(SOURCE TEXT):
Postcard from Bielefeld: modeling selection in cancer evolution

I am currently in a small  city in Germany: Bielefeld, as a guest of the Center for Interdisciplinary Research (ZiF in German) of the University of Bielefeld. During this time I will be working with other ZiF fellows on a couple of projects which I hope to discuss some other time. This work will be within the framework of a ZiF cooperation group called Multiscale Modeling of Tumor Initiation, Growth and Progression.

To kick start this,  the organizers of this cooperation group have also organized a small workshop on mathematical modelling of cancer evolution. This being exactly the topic of my research for the last decade meant I was really excited to participate. The image at the top of this post shows many (but not all) of the participants.

Any interdisciplinary meeting will include people from at least two disciplines with the goal of the meeting being to establish some sort of bridge between them. In this case I could argue that the disciplines were mathematicians working on less applied topics  vs those working on more applied ones (or biologists as one of them referred to us).

But where I stand, the more interesting gap to bridge was between those interested on the genetic aspects of cancer evolution and those (me and Indiana’s James Glazier) which focused instead on the role of selection. If you ask me (and by reading these lines you have implicitly done so) both genetic variation and selection are the two pillars of evolution and should be considered equally important. Nonetheless there seems to be a lot more work done in trying to understand genetic mutations and phylogenetic trees than in trying to see how the microenvironment and interactions between different cells determines which phenotypes will succeed and which ones will not. More importantly, selection is a key aspect of evolution that we need to understand if we want to have any success when applying treatments to anything from cancer to bacteria to viruses. Why are they (apparently) vastly more people working on genetic aspects rather than selection?

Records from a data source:
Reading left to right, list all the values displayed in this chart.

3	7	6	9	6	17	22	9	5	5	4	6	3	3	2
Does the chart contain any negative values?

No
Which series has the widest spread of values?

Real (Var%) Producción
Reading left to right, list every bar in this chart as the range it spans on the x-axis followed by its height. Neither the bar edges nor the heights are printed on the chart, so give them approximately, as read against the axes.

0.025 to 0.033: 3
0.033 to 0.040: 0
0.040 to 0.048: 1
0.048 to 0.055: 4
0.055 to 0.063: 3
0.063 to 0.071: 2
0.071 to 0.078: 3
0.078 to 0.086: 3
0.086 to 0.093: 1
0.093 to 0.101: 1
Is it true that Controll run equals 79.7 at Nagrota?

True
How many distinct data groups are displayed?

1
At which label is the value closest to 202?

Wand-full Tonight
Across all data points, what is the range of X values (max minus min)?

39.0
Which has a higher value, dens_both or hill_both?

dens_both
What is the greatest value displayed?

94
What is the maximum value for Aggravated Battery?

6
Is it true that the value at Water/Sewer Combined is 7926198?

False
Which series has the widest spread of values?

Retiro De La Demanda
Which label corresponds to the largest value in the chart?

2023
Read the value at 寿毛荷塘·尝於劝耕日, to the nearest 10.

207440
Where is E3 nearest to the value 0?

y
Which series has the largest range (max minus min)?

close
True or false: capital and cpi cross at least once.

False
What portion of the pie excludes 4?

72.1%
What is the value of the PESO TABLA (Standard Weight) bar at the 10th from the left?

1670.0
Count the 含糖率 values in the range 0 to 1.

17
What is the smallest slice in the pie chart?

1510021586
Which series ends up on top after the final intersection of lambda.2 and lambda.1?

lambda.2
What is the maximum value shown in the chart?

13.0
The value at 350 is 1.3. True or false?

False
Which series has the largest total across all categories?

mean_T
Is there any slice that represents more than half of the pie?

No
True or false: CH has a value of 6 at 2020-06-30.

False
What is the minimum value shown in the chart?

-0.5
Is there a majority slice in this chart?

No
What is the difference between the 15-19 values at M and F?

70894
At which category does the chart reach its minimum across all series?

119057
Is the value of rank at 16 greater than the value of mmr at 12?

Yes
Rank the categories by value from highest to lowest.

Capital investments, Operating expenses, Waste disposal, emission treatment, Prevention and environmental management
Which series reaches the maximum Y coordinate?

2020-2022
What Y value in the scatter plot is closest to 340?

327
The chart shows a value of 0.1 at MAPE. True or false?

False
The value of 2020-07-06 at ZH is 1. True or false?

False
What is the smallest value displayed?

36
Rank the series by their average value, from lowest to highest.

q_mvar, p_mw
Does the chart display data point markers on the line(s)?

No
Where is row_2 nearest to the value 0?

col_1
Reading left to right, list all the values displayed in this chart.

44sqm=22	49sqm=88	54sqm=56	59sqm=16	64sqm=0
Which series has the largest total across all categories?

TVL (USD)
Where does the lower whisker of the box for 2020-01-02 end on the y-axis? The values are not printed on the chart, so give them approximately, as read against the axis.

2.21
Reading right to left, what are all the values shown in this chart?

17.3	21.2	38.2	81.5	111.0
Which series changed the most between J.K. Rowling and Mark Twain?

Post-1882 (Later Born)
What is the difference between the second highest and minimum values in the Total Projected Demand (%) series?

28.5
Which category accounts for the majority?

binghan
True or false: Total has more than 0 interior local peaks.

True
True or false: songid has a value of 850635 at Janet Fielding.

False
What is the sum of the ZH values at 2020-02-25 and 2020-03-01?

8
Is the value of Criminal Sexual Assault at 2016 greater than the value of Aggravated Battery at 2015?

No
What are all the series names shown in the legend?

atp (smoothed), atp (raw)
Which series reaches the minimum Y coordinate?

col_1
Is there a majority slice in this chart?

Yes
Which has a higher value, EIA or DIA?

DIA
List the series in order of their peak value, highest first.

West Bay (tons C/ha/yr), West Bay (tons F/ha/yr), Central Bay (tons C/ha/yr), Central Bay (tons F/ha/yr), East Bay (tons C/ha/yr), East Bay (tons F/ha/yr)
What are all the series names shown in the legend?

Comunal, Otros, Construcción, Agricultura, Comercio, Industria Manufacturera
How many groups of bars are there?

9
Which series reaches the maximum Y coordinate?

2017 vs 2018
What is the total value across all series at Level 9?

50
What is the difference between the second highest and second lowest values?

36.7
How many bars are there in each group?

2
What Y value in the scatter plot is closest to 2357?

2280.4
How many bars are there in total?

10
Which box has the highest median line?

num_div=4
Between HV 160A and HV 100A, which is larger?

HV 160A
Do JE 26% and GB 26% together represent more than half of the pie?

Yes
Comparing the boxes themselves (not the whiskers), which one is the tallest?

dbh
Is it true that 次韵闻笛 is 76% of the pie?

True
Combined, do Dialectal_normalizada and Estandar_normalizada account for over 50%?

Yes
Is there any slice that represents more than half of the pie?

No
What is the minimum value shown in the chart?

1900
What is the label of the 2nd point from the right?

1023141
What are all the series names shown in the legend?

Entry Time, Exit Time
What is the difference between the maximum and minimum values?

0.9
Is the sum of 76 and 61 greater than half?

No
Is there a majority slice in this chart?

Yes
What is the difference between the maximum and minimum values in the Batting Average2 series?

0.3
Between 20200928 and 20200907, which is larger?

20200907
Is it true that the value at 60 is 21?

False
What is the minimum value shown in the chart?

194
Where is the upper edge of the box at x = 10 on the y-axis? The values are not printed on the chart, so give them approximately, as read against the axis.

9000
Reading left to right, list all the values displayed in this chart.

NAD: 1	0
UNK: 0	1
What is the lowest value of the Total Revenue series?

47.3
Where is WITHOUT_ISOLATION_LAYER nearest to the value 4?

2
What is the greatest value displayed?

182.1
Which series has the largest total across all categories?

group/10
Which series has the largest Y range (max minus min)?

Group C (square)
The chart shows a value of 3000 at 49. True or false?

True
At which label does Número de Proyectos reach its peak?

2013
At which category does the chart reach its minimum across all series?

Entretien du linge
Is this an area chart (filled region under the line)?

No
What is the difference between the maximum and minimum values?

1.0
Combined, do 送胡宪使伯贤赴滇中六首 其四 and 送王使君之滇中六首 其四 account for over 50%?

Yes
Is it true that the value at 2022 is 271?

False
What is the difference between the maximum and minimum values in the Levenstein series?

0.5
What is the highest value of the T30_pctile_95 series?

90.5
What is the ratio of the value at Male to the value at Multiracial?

(LIST OF TASKS):
(1) According to the Bielefeld postcard, why was the author excited to take part in the workshop? Answer in one to three sentences.
(2) In the Bielefeld postcard, rewrite the passage between "Postcard from Bielefeld: modeling" and "of the participants.", inclusive, and replace "workshop" with "meeting".
Rely only on the Bielefeld postcard when working on these tasks.

(SOLUTIONS TO THE TASKS):
(1) The workshop was on mathematical modeling of cancer evolution, which had been exactly the topic of the author's research for the last decade. That match made the author really excited to participate.

(2)
Postcard from Bielefeld: modeling selection in cancer evolution

I am currently in a small  city in Germany: Bielefeld, as a guest of the Center for Interdisciplinary Research (ZiF in German) of the University of Bielefeld. During this time I will be working with other ZiF fellows on a couple of projects which I hope to discuss some other time. This work will be within the framework of a ZiF cooperation group called Multiscale Modeling of Tumor Initiation, Growth and Progression.

To kick start this,  the organizers of this cooperation group have also organized a small meeting on mathematical modelling of cancer evolution. This being exactly the topic of my research for the last decade meant I was really excited to participate. The image at the top of this post shows many (but not all) of the participants.